▸ **What is required**: Every line below that holds the string "moveTo" should be copied.

### Material to process

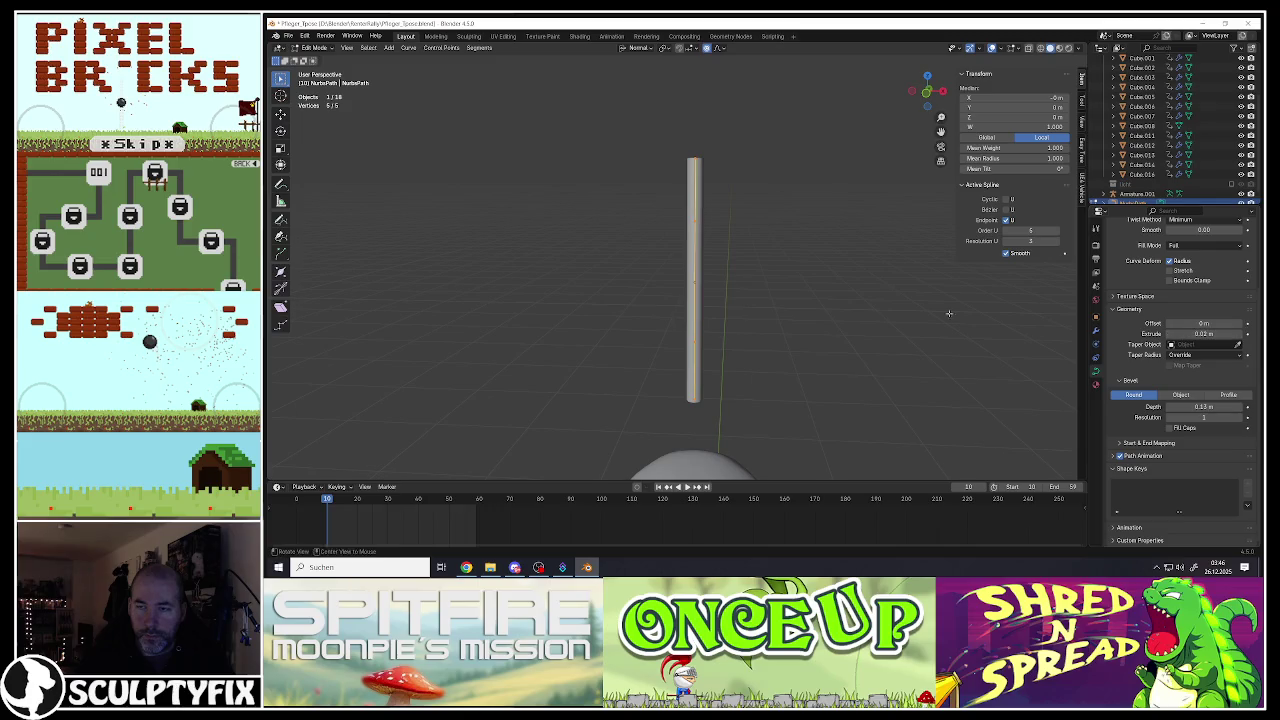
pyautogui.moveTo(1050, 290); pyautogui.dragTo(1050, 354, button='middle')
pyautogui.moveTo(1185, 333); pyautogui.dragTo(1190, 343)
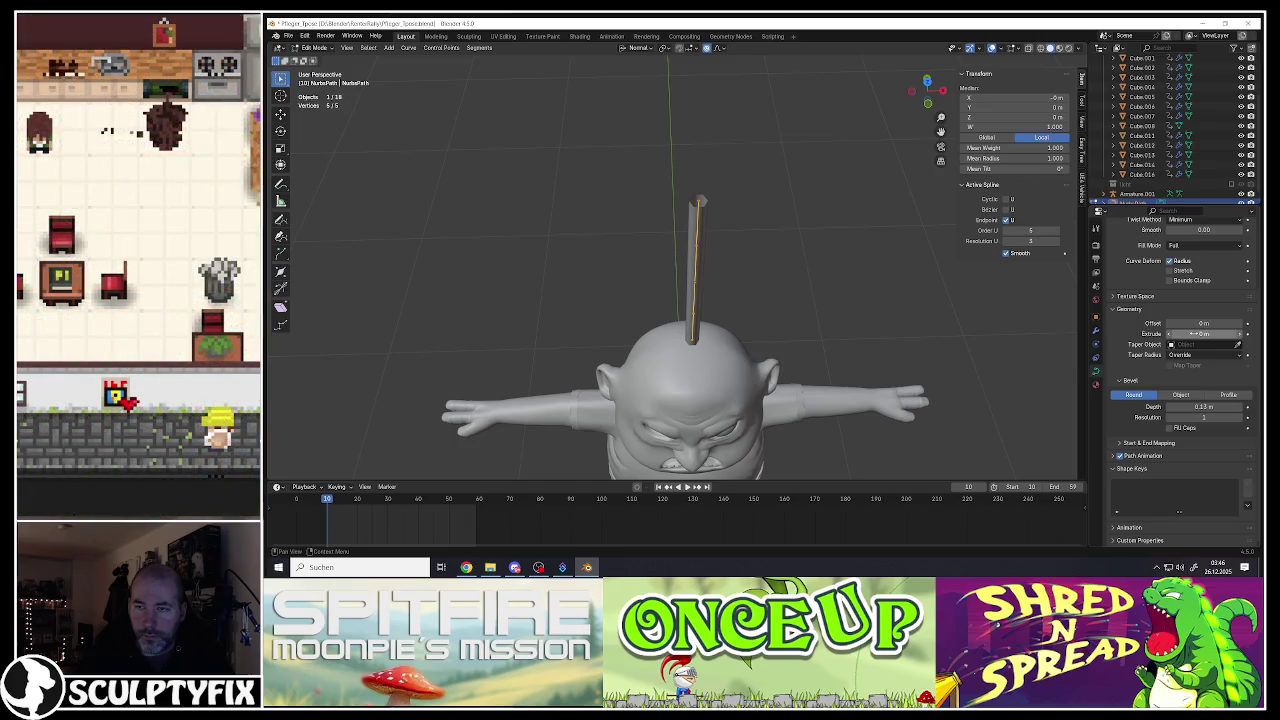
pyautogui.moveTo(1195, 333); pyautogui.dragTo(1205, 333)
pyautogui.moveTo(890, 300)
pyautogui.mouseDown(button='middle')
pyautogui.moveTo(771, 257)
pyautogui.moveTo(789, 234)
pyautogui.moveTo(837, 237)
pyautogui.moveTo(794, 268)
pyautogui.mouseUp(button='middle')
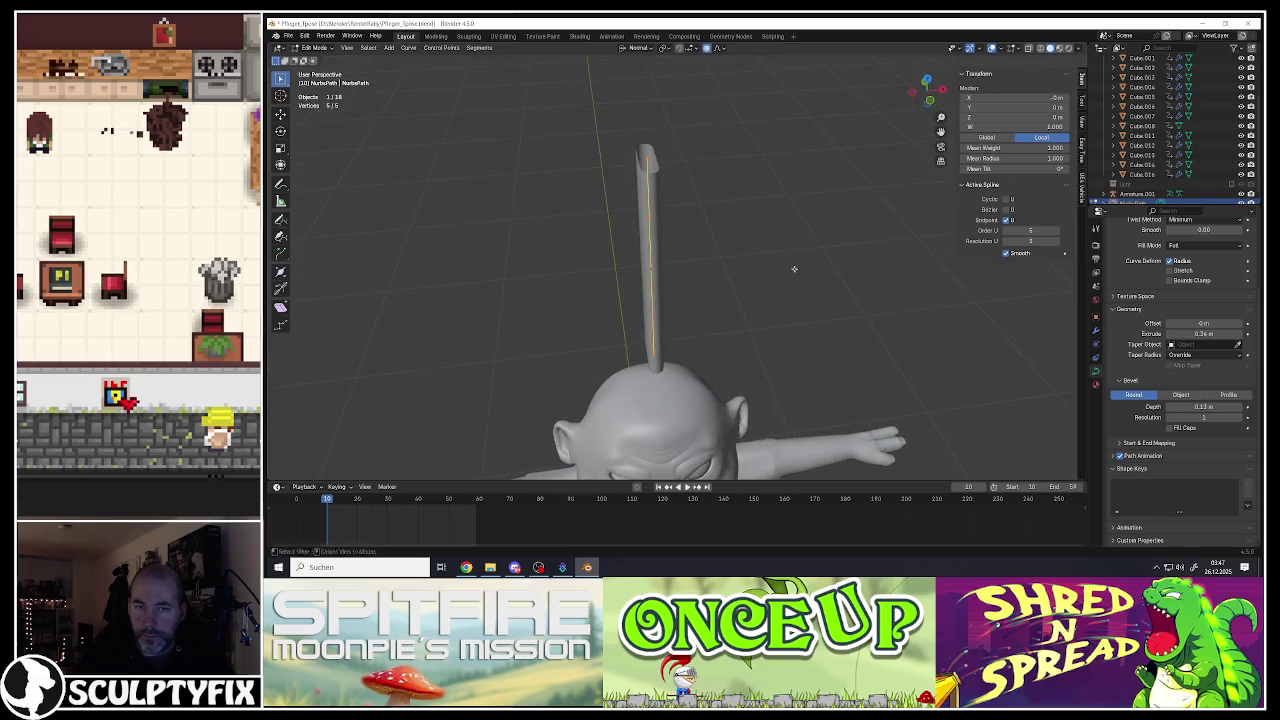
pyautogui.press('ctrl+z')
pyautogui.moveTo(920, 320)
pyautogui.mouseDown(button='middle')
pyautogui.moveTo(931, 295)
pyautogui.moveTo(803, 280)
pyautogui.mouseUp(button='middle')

######

▸ **Reply**:
pyautogui.moveTo(1050, 290); pyautogui.dragTo(1050, 354, button='middle')
pyautogui.moveTo(1185, 333); pyautogui.dragTo(1190, 343)
pyautogui.moveTo(1195, 333); pyautogui.dragTo(1205, 333)
pyautogui.moveTo(890, 300)
pyautogui.moveTo(771, 257)
pyautogui.moveTo(789, 234)
pyautogui.moveTo(837, 237)
pyautogui.moveTo(794, 268)
pyautogui.moveTo(920, 320)
pyautogui.moveTo(931, 295)
pyautogui.moveTo(803, 280)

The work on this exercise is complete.